# This will make you do a double take



## huntingbuddy (Sep 10, 2007)

I am not really sure where to post this, since it more weird I decided to post it here, but apparently there is a cat in Mass that has two faces. When I saw the picture I had to do a double take. Here is the link http://www.ksl.com/?sid=17446906&nid=711

I saw this picture on my facebook after I saw the article and it reminded me of Bax and the wonderful relationship he has with his cat. So since we are talking about cats. Here ya go. Lets see what kind of captions you guys can come up with for this photo. (Sorry this is like two posts in one.)


----------



## Loke (Sep 7, 2007)

Where did you get that picture of Bax*?


----------



## Ifish (Aug 22, 2008)

huntingbuddy said:


> Lets see what kind of captions you guys can come up with for this photo.

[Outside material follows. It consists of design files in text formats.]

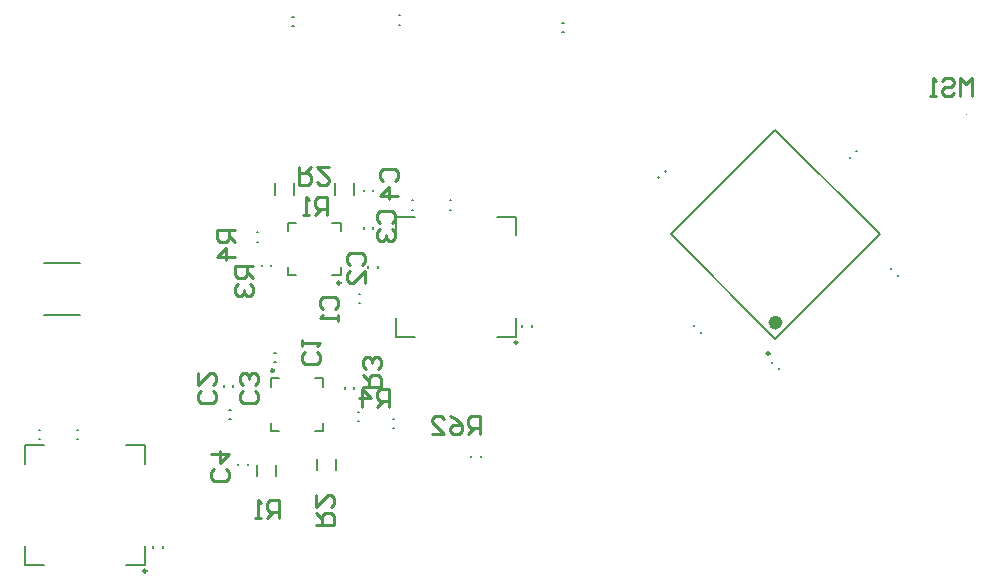
<source format=gbo>
%FSLAX25Y25*%
%MOIN*%
G70*
G01*
G75*
G04 Layer_Color=32896*
%ADD10R,0.03543X0.03937*%
%ADD11R,0.04528X0.07087*%
%ADD12R,0.03937X0.03543*%
%ADD13R,0.02953X0.03937*%
%ADD14O,0.01772X0.05512*%
%ADD15R,0.04724X0.03150*%
%ADD16R,0.04724X0.02953*%
%ADD17R,0.03937X0.02953*%
%ADD18O,0.05512X0.01772*%
%ADD19R,0.18110X0.08858*%
%ADD20R,0.10000X0.03900*%
%ADD21R,0.07402X0.06614*%
%ADD22O,0.00984X0.05315*%
%ADD23R,0.04331X0.04331*%
%ADD24R,0.06693X0.04724*%
%ADD25R,0.09449X0.06102*%
%ADD26R,0.08858X0.18110*%
%ADD27R,0.02362X0.03937*%
%ADD28R,0.04331X0.06693*%
%ADD29R,0.07480X0.05315*%
%ADD30R,0.04331X0.04331*%
%ADD31C,0.01000*%
%ADD32C,0.00800*%
%ADD33C,0.02000*%
%ADD34C,0.03000*%
%ADD35C,0.05500*%
%ADD36C,0.03500*%
%ADD37C,0.04000*%
%ADD38R,0.06299X0.06299*%
%ADD39C,0.06299*%
%ADD40C,0.06000*%
%ADD41R,0.06000X0.06000*%
%ADD42R,0.06299X0.06299*%
%ADD43R,0.06000X0.06000*%
%ADD44C,0.05512*%
%ADD45R,0.05512X0.05512*%
%ADD46C,0.03937*%
%ADD47C,0.03500*%
%ADD48C,0.05500*%
%ADD49C,0.04500*%
%ADD50C,0.05000*%
%ADD51C,0.01969*%
%ADD52C,0.01500*%
%ADD53C,0.01300*%
%ADD54C,0.07150*%
%ADD55C,0.06500*%
%ADD56C,0.07000*%
%ADD57C,0.08000*%
%ADD58C,0.04787*%
%ADD59C,0.07500*%
%ADD60R,0.08071X0.02756*%
G04:AMPARAMS|DCode=61|XSize=39.37mil|YSize=35.43mil|CornerRadius=0mil|HoleSize=0mil|Usage=FLASHONLY|Rotation=135.000|XOffset=0mil|YOffset=0mil|HoleType=Round|Shape=Rectangle|*
%AMROTATEDRECTD61*
4,1,4,0.02645,-0.00139,0.00139,-0.02645,-0.02645,0.00139,-0.00139,0.02645,0.02645,-0.00139,0.0*
%
%ADD61ROTATEDRECTD61*%

G04:AMPARAMS|DCode=62|XSize=39.37mil|YSize=35.43mil|CornerRadius=0mil|HoleSize=0mil|Usage=FLASHONLY|Rotation=225.000|XOffset=0mil|YOffset=0mil|HoleType=Round|Shape=Rectangle|*
%AMROTATEDRECTD62*
4,1,4,0.00139,0.02645,0.02645,0.00139,-0.00139,-0.02645,-0.02645,-0.00139,0.00139,0.02645,0.0*
%
%ADD62ROTATEDRECTD62*%

%ADD63O,0.00984X0.03740*%
%ADD64O,0.03740X0.00984*%
%ADD65R,0.09646X0.09646*%
%ADD66R,0.07087X0.04528*%
%ADD67O,0.02165X0.06102*%
%ADD68O,0.06102X0.02165*%
%ADD69R,0.23622X0.23622*%
%ADD70R,0.05906X0.05906*%
G04:AMPARAMS|DCode=71|XSize=11.81mil|YSize=70.87mil|CornerRadius=0mil|HoleSize=0mil|Usage=FLASHONLY|Rotation=315.000|XOffset=0mil|YOffset=0mil|HoleType=Round|Shape=Round|*
%AMOVALD71*
21,1,0.05906,0.01181,0.00000,0.00000,45.0*
1,1,0.01181,-0.02088,-0.02088*
1,1,0.01181,0.02088,0.02088*
%
%ADD71OVALD71*%

G04:AMPARAMS|DCode=72|XSize=11.81mil|YSize=70.87mil|CornerRadius=0mil|HoleSize=0mil|Usage=FLASHONLY|Rotation=45.000|XOffset=0mil|YOffset=0mil|HoleType=Round|Shape=Round|*
%AMOVALD72*
21,1,0.05906,0.01181,0.00000,0.00000,135.0*
1,1,0.01181,0.02088,-0.02088*
1,1,0.01181,-0.02088,0.02088*
%
%ADD72OVALD72*%

%ADD73C,0.02500*%
%ADD74C,0.03200*%
%ADD75C,0.01800*%
%ADD76C,0.01969*%
%ADD77C,0.02362*%
%ADD78C,0.00984*%
%ADD79C,0.00787*%
%ADD80C,0.00394*%
%ADD81C,0.00500*%
%ADD82C,0.00600*%
%ADD83R,0.04343X0.04737*%
%ADD84R,0.05328X0.07887*%
%ADD85R,0.04737X0.04343*%
%ADD86R,0.03753X0.04737*%
%ADD87O,0.02572X0.06312*%
%ADD88R,0.05524X0.03950*%
%ADD89R,0.05524X0.03753*%
%ADD90R,0.04737X0.03753*%
%ADD91O,0.06312X0.02572*%
%ADD92R,0.18910X0.09658*%
%ADD93R,0.10800X0.04700*%
%ADD94R,0.08047X0.07260*%
%ADD95O,0.01630X0.05961*%
%ADD96R,0.05131X0.05131*%
%ADD97R,0.07493X0.05524*%
%ADD98R,0.10249X0.06902*%
%ADD99R,0.09658X0.18910*%
%ADD100R,0.03162X0.04737*%
%ADD101R,0.05131X0.07493*%
%ADD102R,0.08280X0.06115*%
%ADD103R,0.05131X0.05131*%
%ADD104R,0.07099X0.07099*%
%ADD105C,0.07099*%
%ADD106C,0.06800*%
%ADD107R,0.06800X0.06800*%
%ADD108R,0.07099X0.07099*%
%ADD109R,0.06800X0.06800*%
%ADD110C,0.06312*%
%ADD111R,0.06312X0.06312*%
%ADD112C,0.04737*%
%ADD113R,0.08871X0.03556*%
G04:AMPARAMS|DCode=114|XSize=47.37mil|YSize=43.43mil|CornerRadius=0mil|HoleSize=0mil|Usage=FLASHONLY|Rotation=135.000|XOffset=0mil|YOffset=0mil|HoleType=Round|Shape=Rectangle|*
%AMROTATEDRECTD114*
4,1,4,0.03210,-0.00139,0.00139,-0.03210,-0.03210,0.00139,-0.00139,0.03210,0.03210,-0.00139,0.0*
%
%ADD114ROTATEDRECTD114*%

G04:AMPARAMS|DCode=115|XSize=47.37mil|YSize=43.43mil|CornerRadius=0mil|HoleSize=0mil|Usage=FLASHONLY|Rotation=225.000|XOffset=0mil|YOffset=0mil|HoleType=Round|Shape=Rectangle|*
%AMROTATEDRECTD115*
4,1,4,0.00139,0.03210,0.03210,0.00139,-0.00139,-0.03210,-0.03210,-0.00139,0.00139,0.03210,0.0*
%
%ADD115ROTATEDRECTD115*%

%ADD116O,0.01784X0.04540*%
%ADD117O,0.04540X0.01784*%
%ADD118R,0.10446X0.10446*%
%ADD119R,0.07887X0.05328*%
%ADD120O,0.02965X0.06902*%
%ADD121O,0.06902X0.02965*%
%ADD122R,0.24422X0.24422*%
%ADD123R,0.06706X0.06706*%
G04:AMPARAMS|DCode=124|XSize=19.81mil|YSize=78.87mil|CornerRadius=0mil|HoleSize=0mil|Usage=FLASHONLY|Rotation=315.000|XOffset=0mil|YOffset=0mil|HoleType=Round|Shape=Round|*
%AMOVALD124*
21,1,0.05906,0.01981,0.00000,0.00000,45.0*
1,1,0.01981,-0.02088,-0.02088*
1,1,0.01981,0.02088,0.02088*
%
%ADD124OVALD124*%

G04:AMPARAMS|DCode=125|XSize=19.81mil|YSize=78.87mil|CornerRadius=0mil|HoleSize=0mil|Usage=FLASHONLY|Rotation=45.000|XOffset=0mil|YOffset=0mil|HoleType=Round|Shape=Round|*
%AMOVALD125*
21,1,0.05906,0.01981,0.00000,0.00000,135.0*
1,1,0.01981,0.02088,-0.02088*
1,1,0.01981,-0.02088,0.02088*
%
%ADD125OVALD125*%

D31*
X598350Y374150D02*
Y380148D01*
X596351Y378149D01*
X594351Y380148D01*
Y374150D01*
X588353Y379148D02*
X589353Y380148D01*
X591352D01*
X592352Y379148D01*
Y378149D01*
X591352Y377149D01*
X589353D01*
X588353Y376149D01*
Y375150D01*
X589353Y374150D01*
X591352D01*
X592352Y375150D01*
X586354Y374150D02*
X584354D01*
X585354D01*
Y380148D01*
X586354Y379148D01*
X434250Y261650D02*
Y267648D01*
X431251D01*
X430251Y266648D01*
Y264649D01*
X431251Y263649D01*
X434250D01*
X432251D02*
X430251Y261650D01*
X424253Y267648D02*
X426253Y266648D01*
X428252Y264649D01*
Y262650D01*
X427252Y261650D01*
X425253D01*
X424253Y262650D01*
Y263649D01*
X425253Y264649D01*
X428252D01*
X418255Y261650D02*
X422254D01*
X418255Y265649D01*
Y266648D01*
X419255Y267648D01*
X421254D01*
X422254Y266648D01*
X380048Y288949D02*
X381048Y287949D01*
Y285950D01*
X380048Y284950D01*
X376050D01*
X375050Y285950D01*
Y287949D01*
X376050Y288949D01*
X375050Y290948D02*
Y292947D01*
Y291948D01*
X381048D01*
X380048Y290948D01*
X345498Y275999D02*
X346498Y274999D01*
Y273000D01*
X345498Y272000D01*
X341500D01*
X340500Y273000D01*
Y274999D01*
X341500Y275999D01*
X340500Y281997D02*
Y277998D01*
X344499Y281997D01*
X345498D01*
X346498Y280997D01*
Y278998D01*
X345498Y277998D01*
X382167Y303167D02*
X381167Y304166D01*
Y306166D01*
X382167Y307165D01*
X386166D01*
X387165Y306166D01*
Y304166D01*
X386166Y303167D01*
X387165Y301167D02*
Y299168D01*
Y300168D01*
X381167D01*
X382167Y301167D01*
X391002Y318001D02*
X390002Y319001D01*
Y321000D01*
X391002Y322000D01*
X395000D01*
X396000Y321000D01*
Y319001D01*
X395000Y318001D01*
X396000Y312003D02*
Y316002D01*
X392001Y312003D01*
X391002D01*
X390002Y313003D01*
Y315002D01*
X391002Y316002D01*
X359498Y275999D02*
X360498Y274999D01*
Y273000D01*
X359498Y272000D01*
X355500D01*
X354500Y273000D01*
Y274999D01*
X355500Y275999D01*
X359498Y277998D02*
X360498Y278998D01*
Y280997D01*
X359498Y281997D01*
X358499D01*
X357499Y280997D01*
Y279997D01*
Y280997D01*
X356499Y281997D01*
X355500D01*
X354500Y280997D01*
Y278998D01*
X355500Y277998D01*
X401002Y332001D02*
X400002Y333001D01*
Y335000D01*
X401002Y336000D01*
X405000D01*
X406000Y335000D01*
Y333001D01*
X405000Y332001D01*
X401002Y330002D02*
X400002Y329002D01*
Y327003D01*
X401002Y326003D01*
X402001D01*
X403001Y327003D01*
Y328003D01*
Y327003D01*
X404001Y326003D01*
X405000D01*
X406000Y327003D01*
Y329002D01*
X405000Y330002D01*
X395335Y277335D02*
X401333D01*
Y280334D01*
X400333Y281333D01*
X398334D01*
X397334Y280334D01*
Y277335D01*
Y279334D02*
X395335Y281333D01*
X400333Y283333D02*
X401333Y284332D01*
Y286332D01*
X400333Y287331D01*
X399333D01*
X398334Y286332D01*
Y285332D01*
Y286332D01*
X397334Y287331D01*
X396334D01*
X395335Y286332D01*
Y284332D01*
X396334Y283333D01*
X404000Y270500D02*
Y276498D01*
X401001D01*
X400001Y275498D01*
Y273499D01*
X401001Y272499D01*
X404000D01*
X402001D02*
X400001Y270500D01*
X395003D02*
Y276498D01*
X398002Y273499D01*
X394003D01*
X358665Y317665D02*
X352667D01*
Y314666D01*
X353667Y313667D01*
X355666D01*
X356666Y314666D01*
Y317665D01*
Y315666D02*
X358665Y313667D01*
X353667Y311667D02*
X352667Y310668D01*
Y308668D01*
X353667Y307669D01*
X354667D01*
X355666Y308668D01*
Y309668D01*
Y308668D01*
X356666Y307669D01*
X357666D01*
X358665Y308668D01*
Y310668D01*
X357666Y311667D01*
X352665Y329665D02*
X346667D01*
Y326666D01*
X347667Y325667D01*
X349666D01*
X350666Y326666D01*
Y329665D01*
Y327666D02*
X352665Y325667D01*
Y320668D02*
X346667D01*
X349666Y323667D01*
Y319669D01*
X349833Y249833D02*
X350833Y248834D01*
Y246834D01*
X349833Y245835D01*
X345834D01*
X344835Y246834D01*
Y248834D01*
X345834Y249833D01*
X344835Y254832D02*
X350833D01*
X347834Y251833D01*
Y255831D01*
X402002Y346001D02*
X401002Y347001D01*
Y349000D01*
X402002Y350000D01*
X406000D01*
X407000Y349000D01*
Y347001D01*
X406000Y346001D01*
X407000Y341003D02*
X401002D01*
X404001Y344002D01*
Y340003D01*
X367500Y233500D02*
Y239498D01*
X364501D01*
X363501Y238498D01*
Y236499D01*
X364501Y235499D01*
X367500D01*
X365501D02*
X363501Y233500D01*
X361502D02*
X359503D01*
X360502D01*
Y239498D01*
X361502Y238498D01*
X379835Y231335D02*
X385833D01*
Y234334D01*
X384833Y235333D01*
X382834D01*
X381834Y234334D01*
Y231335D01*
Y233334D02*
X379835Y235333D01*
Y241331D02*
Y237333D01*
X383833Y241331D01*
X384833D01*
X385833Y240332D01*
Y238332D01*
X384833Y237333D01*
X383500Y334500D02*
Y340498D01*
X380501D01*
X379501Y339498D01*
Y337499D01*
X380501Y336499D01*
X383500D01*
X381501D02*
X379501Y334500D01*
X377502D02*
X375503D01*
X376502D01*
Y340498D01*
X377502Y339498D01*
X374000Y350500D02*
Y344502D01*
X376999D01*
X377999Y345502D01*
Y347501D01*
X376999Y348501D01*
X374000D01*
X375999D02*
X377999Y350500D01*
X383997D02*
X379998D01*
X383997Y346501D01*
Y345502D01*
X382997Y344502D01*
X380998D01*
X379998Y345502D01*
D77*
X534039Y298651D02*
G03*
X534039Y298651I-1181J0D01*
G01*
D78*
X365657Y282653D02*
G03*
X365657Y282653I-492J0D01*
G01*
X323161Y215831D02*
G03*
X323161Y215831I-492J0D01*
G01*
X387827Y311846D02*
G03*
X387827Y311846I-492J0D01*
G01*
X446831Y292000D02*
G03*
X446831Y292000I-492J0D01*
G01*
X530914Y288281D02*
G03*
X530914Y288281I-492J0D01*
G01*
D79*
X350803Y266425D02*
X351197D01*
X350803Y269575D02*
X351197D01*
X348925Y277303D02*
Y277697D01*
X352075Y277303D02*
Y277697D01*
X461803Y395425D02*
X462197D01*
X461803Y398575D02*
X462197D01*
X405303Y263425D02*
X405697D01*
X405303Y266575D02*
X405697D01*
X434575Y253803D02*
Y254197D01*
X431425Y253803D02*
Y254197D01*
X407303Y397925D02*
X407697D01*
X407303Y401075D02*
X407697D01*
X371803Y397425D02*
X372197D01*
X371803Y400575D02*
X372197D01*
X573619Y314218D02*
X573897Y314496D01*
X571392Y316445D02*
X571670Y316723D01*
X495974Y349253D02*
X496253Y348974D01*
X493747Y347026D02*
X494026Y346747D01*
X505747Y297474D02*
X506026Y297753D01*
X507974Y295247D02*
X508253Y295526D01*
X531747Y285341D02*
X532026Y285619D01*
X533974Y283114D02*
X534253Y283392D01*
X557557Y353749D02*
X557835Y353471D01*
X559784Y355976D02*
X560062Y355698D01*
X364575Y280095D02*
X367331D01*
X364575Y277339D02*
Y280095D01*
Y262575D02*
Y265331D01*
Y262575D02*
X367331D01*
X379339D02*
X382095D01*
Y265331D01*
X379339Y280095D02*
X382095D01*
Y277339D02*
Y280095D01*
X365803Y288575D02*
X366197D01*
X365803Y285425D02*
X366197D01*
X392409Y276638D02*
Y277031D01*
X389260Y276638D02*
Y277031D01*
X393638Y265760D02*
X394032D01*
X393638Y268910D02*
X394032D01*
X380185Y249366D02*
Y253303D01*
X386484Y249366D02*
Y253303D01*
X360185Y247366D02*
Y251303D01*
X366484Y247366D02*
Y251303D01*
X353760Y251138D02*
Y251532D01*
X356909Y251138D02*
Y251532D01*
X393969Y305090D02*
X394362D01*
X393969Y308240D02*
X394362D01*
X392315Y341197D02*
Y345134D01*
X386016Y341197D02*
Y345134D01*
X398740Y342469D02*
Y342862D01*
X395591Y342469D02*
Y342862D01*
X359968Y328740D02*
X360362D01*
X359968Y325590D02*
X360362D01*
X361591Y317469D02*
Y317862D01*
X364740Y317469D02*
Y317862D01*
X316350Y217831D02*
X322669D01*
Y224150D01*
Y251512D02*
Y257831D01*
X316350D02*
X322669D01*
X282669D02*
X288988D01*
X282669Y251512D02*
Y257831D01*
Y217831D02*
X288988D01*
X282669D02*
Y224150D01*
X287394Y262906D02*
X287787D01*
X287394Y259756D02*
X287787D01*
X300063Y259756D02*
X300457D01*
X300063Y262906D02*
X300457D01*
X325516Y223634D02*
Y224028D01*
X328665Y223634D02*
Y224028D01*
X411732Y339405D02*
X412126D01*
X411732Y336256D02*
X412126D01*
X424232Y336256D02*
X424626D01*
X424232Y339405D02*
X424626D01*
X448425Y297303D02*
Y297697D01*
X451575Y297303D02*
Y297697D01*
X372315Y341197D02*
Y345134D01*
X366016Y341197D02*
Y345134D01*
X385169Y314405D02*
X387925D01*
Y317161D01*
Y329169D02*
Y331925D01*
X385169D02*
X387925D01*
X370406D02*
X373161D01*
X370406Y329169D02*
Y331925D01*
Y314405D02*
X373161D01*
X370406D02*
Y317161D01*
X440020Y294000D02*
X446339D01*
Y300319D01*
Y327681D02*
Y334000D01*
X440020D02*
X446339D01*
X406339D02*
X412657D01*
X406339Y327681D02*
Y334000D01*
Y294000D02*
X412657D01*
X406339D02*
Y300319D01*
X497920Y328021D02*
X532858Y293083D01*
Y362958D02*
X567796Y328021D01*
X532858Y293083D02*
X567796Y328021D01*
X497920Y328021D02*
X532858Y362958D01*
X397091Y316968D02*
Y317362D01*
X400240Y316968D02*
Y317362D01*
X398740Y329969D02*
Y330362D01*
X395591Y329969D02*
Y330362D01*
X289094Y301339D02*
X300905D01*
X289094Y318661D02*
X300905D01*
D80*
X596737Y368082D02*
G03*
X596737Y368082I-197J0D01*
G01*
X312371Y319890D02*
G03*
X312371Y319890I-197J0D01*
G01*
M02*

</source>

"One more move, and the kitty gets it!"


----------



## Wind In His Hair (Dec 31, 2009)

"Ladies and gentlemen, welcome to my underground lair. I have gathered here before me the world's deadliest assassins, and yet each of you has failed to kill Austin Powers. That makes me angry. And when Dr. Evil gets angry, Mr. Bigglesworth gets upset. And when Mr. Bigglesworth gets upset... people DIE!


----------



## JuddCT (Sep 7, 2007)

"And for each cat you buy we throw in a free machine gun!"


----------



## REPETER (Oct 3, 2007)

"Alright kitty, let's find us some more mice for my head." ~sinister laugh~


----------



## Chaser (Sep 28, 2007)

"This will be the last time they call us Pu$$ies!"


----------



## troutwhisperer (Jan 1, 2009)

rotfl Chaser.


----------